YOUR TASK →
An exact copy of all records is expected, minus the images.

-- Opening Marker --

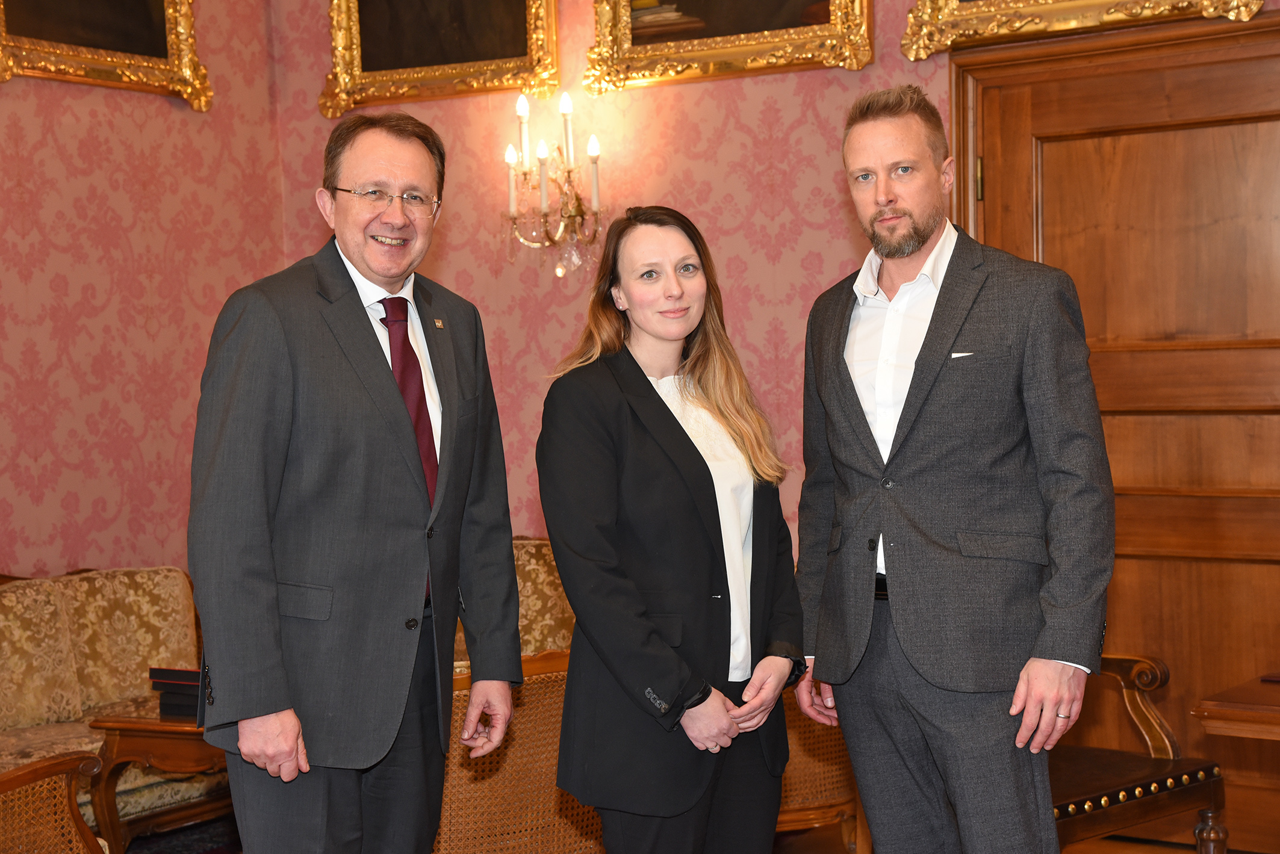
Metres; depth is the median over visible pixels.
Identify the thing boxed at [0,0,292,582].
left wall
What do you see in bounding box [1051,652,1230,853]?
wooden armchair
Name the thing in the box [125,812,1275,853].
floor
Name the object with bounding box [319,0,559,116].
framed painting
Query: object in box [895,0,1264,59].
framed painting
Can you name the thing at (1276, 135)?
wooden door
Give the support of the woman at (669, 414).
on the floor at (1171, 852)
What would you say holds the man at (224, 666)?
on the floor at (1171, 852)
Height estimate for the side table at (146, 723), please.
0.476 m
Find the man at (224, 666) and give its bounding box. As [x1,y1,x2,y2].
[186,111,526,853]
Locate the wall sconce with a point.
(580, 205)
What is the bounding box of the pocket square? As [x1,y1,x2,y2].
[949,350,974,359]
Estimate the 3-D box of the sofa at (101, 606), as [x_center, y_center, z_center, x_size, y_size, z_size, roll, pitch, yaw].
[-1.640,0.801,5.664,0.752,0.805,1.799,0,2,34]
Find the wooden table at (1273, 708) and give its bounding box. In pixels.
[1190,673,1279,743]
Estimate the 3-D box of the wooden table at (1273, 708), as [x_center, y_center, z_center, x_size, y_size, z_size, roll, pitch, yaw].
[1.676,0.876,4.679,0.895,0.651,0.803,0,2,34]
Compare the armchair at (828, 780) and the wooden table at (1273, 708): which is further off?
the armchair at (828, 780)
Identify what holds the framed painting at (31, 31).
attached to the left wall at (73, 387)
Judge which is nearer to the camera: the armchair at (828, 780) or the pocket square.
the pocket square
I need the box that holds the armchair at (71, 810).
[0,749,109,853]
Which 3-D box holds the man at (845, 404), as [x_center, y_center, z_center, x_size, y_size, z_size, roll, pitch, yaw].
[0.587,0.265,4.288,0.483,1.756,0.720,-2,2,-29]
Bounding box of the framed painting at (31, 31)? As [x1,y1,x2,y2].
[0,0,209,109]
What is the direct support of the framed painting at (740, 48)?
attached to the back wall
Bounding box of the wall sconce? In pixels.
[503,90,606,278]
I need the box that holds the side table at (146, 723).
[84,695,230,853]
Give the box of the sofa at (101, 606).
[0,563,219,846]
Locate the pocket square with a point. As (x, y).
(960, 354)
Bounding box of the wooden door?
[952,11,1279,853]
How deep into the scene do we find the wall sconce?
6.39 m
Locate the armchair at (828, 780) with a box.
[774,692,862,853]
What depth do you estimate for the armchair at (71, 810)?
4.32 m
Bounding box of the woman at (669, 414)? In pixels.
[536,207,802,853]
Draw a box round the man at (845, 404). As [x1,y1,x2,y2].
[786,84,1112,853]
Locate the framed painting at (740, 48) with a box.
[582,0,872,94]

-- Closing Marker --

COMPLETED EXERCISE →
Metres; depth is the median over visible pixels.
Identify the thing boxed at [0,0,292,582].
left wall
What do you see in bounding box [1051,652,1230,853]?
wooden armchair
Name the thing in the box [125,812,1275,853].
floor
Name the object with bounding box [319,0,559,116].
framed painting
Query: object in box [895,0,1264,59].
framed painting
Can you name the thing at (1276, 135)?
wooden door
Give the support of the woman at (669, 414).
on the floor at (1171, 852)
What would you say holds the man at (224, 666)?
on the floor at (1171, 852)
Height estimate for the side table at (146, 723), please.
0.476 m
Find the man at (224, 666) and give its bounding box. As [x1,y1,x2,y2].
[186,111,526,853]
Locate the wall sconce with a point.
(580, 205)
What is the bounding box of the pocket square? As [x1,y1,x2,y2].
[949,350,974,359]
Estimate the 3-D box of the sofa at (101, 606), as [x_center, y_center, z_center, x_size, y_size, z_size, roll, pitch, yaw].
[-1.640,0.801,5.664,0.752,0.805,1.799,0,2,34]
Find the wooden table at (1273, 708) and give its bounding box. In pixels.
[1190,673,1279,743]
Estimate the 3-D box of the wooden table at (1273, 708), as [x_center, y_center, z_center, x_size, y_size, z_size, roll, pitch, yaw].
[1.676,0.876,4.679,0.895,0.651,0.803,0,2,34]
Compare the armchair at (828, 780) and the wooden table at (1273, 708): which is further off?
the armchair at (828, 780)
Identify what holds the framed painting at (31, 31).
attached to the left wall at (73, 387)
Judge which is nearer to the camera: the armchair at (828, 780) or the pocket square.
the pocket square
I need the box that holds the armchair at (71, 810).
[0,749,109,853]
Which 3-D box holds the man at (845, 404), as [x_center, y_center, z_center, x_size, y_size, z_size, roll, pitch, yaw].
[0.587,0.265,4.288,0.483,1.756,0.720,-2,2,-29]
Bounding box of the framed painting at (31, 31)? As [x1,y1,x2,y2].
[0,0,209,109]
What is the direct support of the framed painting at (740, 48)?
attached to the back wall
Bounding box of the wall sconce? In pixels.
[503,90,606,278]
I need the box that holds the side table at (146, 723).
[84,695,230,853]
Give the box of the sofa at (101, 606).
[0,563,219,846]
Locate the pocket square with a point. As (x, y).
(960, 354)
Bounding box of the wooden door?
[952,11,1279,853]
How deep into the scene do we find the wall sconce?
6.39 m
Locate the armchair at (828, 780) with a box.
[774,692,862,853]
What depth do you estimate for the armchair at (71, 810)?
4.32 m
Bounding box of the woman at (669, 414)? In pixels.
[536,207,802,853]
Draw a box round the man at (845, 404). As [x1,y1,x2,y2].
[786,84,1112,853]
Locate the framed painting at (740, 48) with a box.
[582,0,872,94]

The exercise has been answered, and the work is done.